Bordeaux Big Guns Come Out Firing

The premier cru wines came out comfortably ahead of last year's prices. Sure Holdings, En Primeur 2015, Invest into wine

The Bordeaux 2015 en primeur campaign, now in its endgame, should turn out to be the most exciting and profitable for many years. It is certainly the most talked-about – and the most divisive.

Last week saw a flurry of major releases: Cos d’Estournel ($135 per bottle ex-negoce), Margaux ($432), Angelus ($284), Pavie ($284), Haut-Brion ($433), Mouton ($432), Ducru Beaucaillou ($135), Vieux Château Certan ($169). Almost all the major 2015s are under the current market price of the 2009s and 2010s.

While some wine merchants, both in the US and the UK, are gloomy about sales, there is no doubt that 2015 has galvanized interest in Bordeaux – although no one is pretending sales will ever get back to the heady heights of the 2009 and 2010 vintages.

What is most apparent is that this has been a vintage of communes. The en primeur tastings of April were barely over before Margaux, Pessac-Léognan and the Right Bank were being talked up as the star appellations of the vintage. And it satisfies one of the key criteria for greatness: it’s good at all levels. Everyone agrees the Cru Bourgeois 2015 is excellent, well-priced, and will be wonderful in bottle. “I have bought lots because I know I’ll be needing it in the future,” said Mathieu Chadronnier, managing director of the huge Bordeaux negociant CVBG Grands Crus.

For some, the success of Margaux, the Graves and Saint-Émilion and Pomerol has been borne out in sales. “These regions did well,” Max Lalondrelle of Berry Bros told Wine-Searcher. “In other regions we sold much less than last year. Giscours and Brane Cantenac are perfect examples of a great success in 2015 – mainly to do with the fact that they are Margaux properties.”

Lalondrelle said he has sold five times as much 2015 Giscours as the previous vintage (15,186 bottles compared with 2982), and three times as much Brane Cantenac (3894 compared with 1300).

“When you take the equivalent properties outside Margaux, the opposite happens; 2800 bottles of Leoville Poyferré in 2014 but 1812 in 2015. Nearly 7776 bottles of Talbot 2014 against 1500 this year.”

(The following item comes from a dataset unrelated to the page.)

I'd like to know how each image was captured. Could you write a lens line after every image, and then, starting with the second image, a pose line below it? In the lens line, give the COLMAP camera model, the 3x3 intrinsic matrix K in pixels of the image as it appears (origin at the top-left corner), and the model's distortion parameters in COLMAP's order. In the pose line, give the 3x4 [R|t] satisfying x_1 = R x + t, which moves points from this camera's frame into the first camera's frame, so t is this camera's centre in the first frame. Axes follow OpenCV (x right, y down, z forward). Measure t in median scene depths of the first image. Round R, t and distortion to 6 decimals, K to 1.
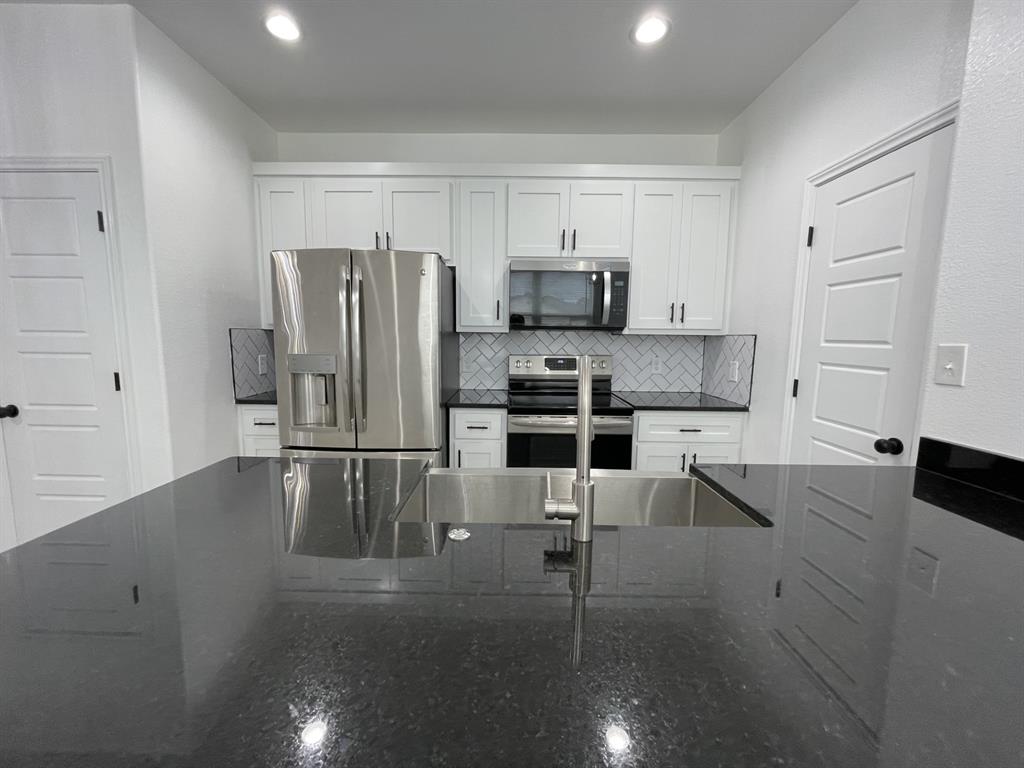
lens RADIAL K [[415.8, 0, 512.2], [0, 415.8, 383.8], [0, 0, 1]] dist [-0.001221, 0.000118]
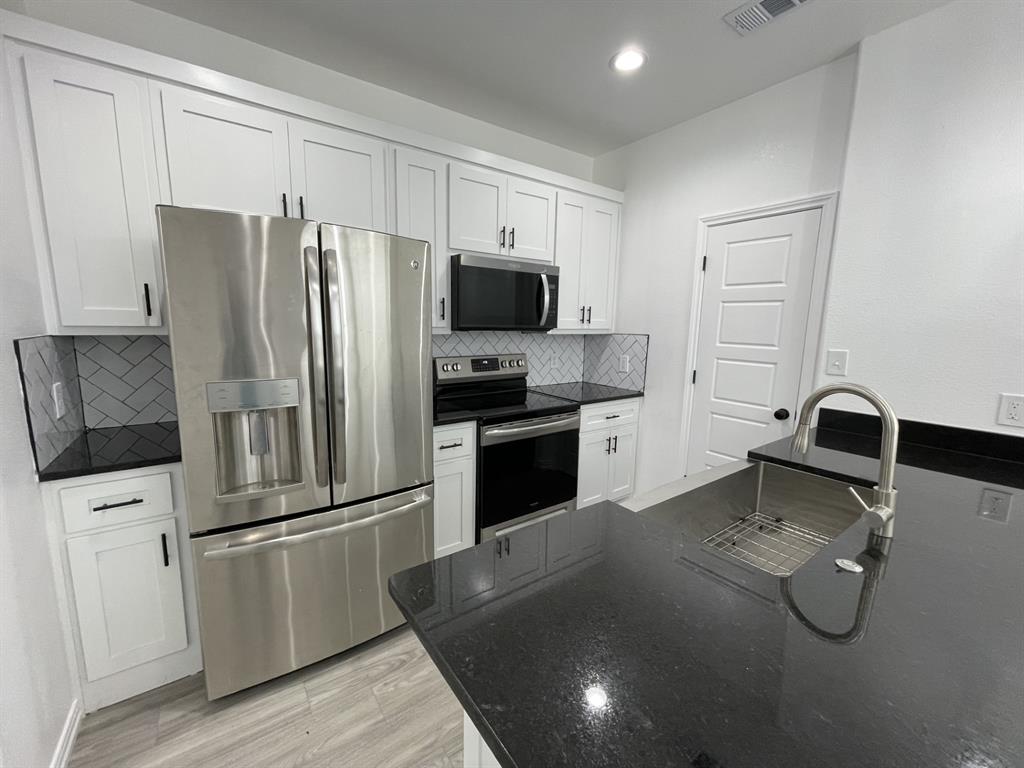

Berry Bros is one of the only wine merchants prepared to give sales figures, and again, they are illustrative of the gap between the perception of 2015 as a great vintage, and the reality of how much people are buying. “This is going to be a quiet vintage for us,” Lalondrelle says. “We’ll sell between £12m ($17.1m) and £15m ($21.4m) when it’s over. We sold £16m ($22.8m) of 2011, and £15m of 2012.”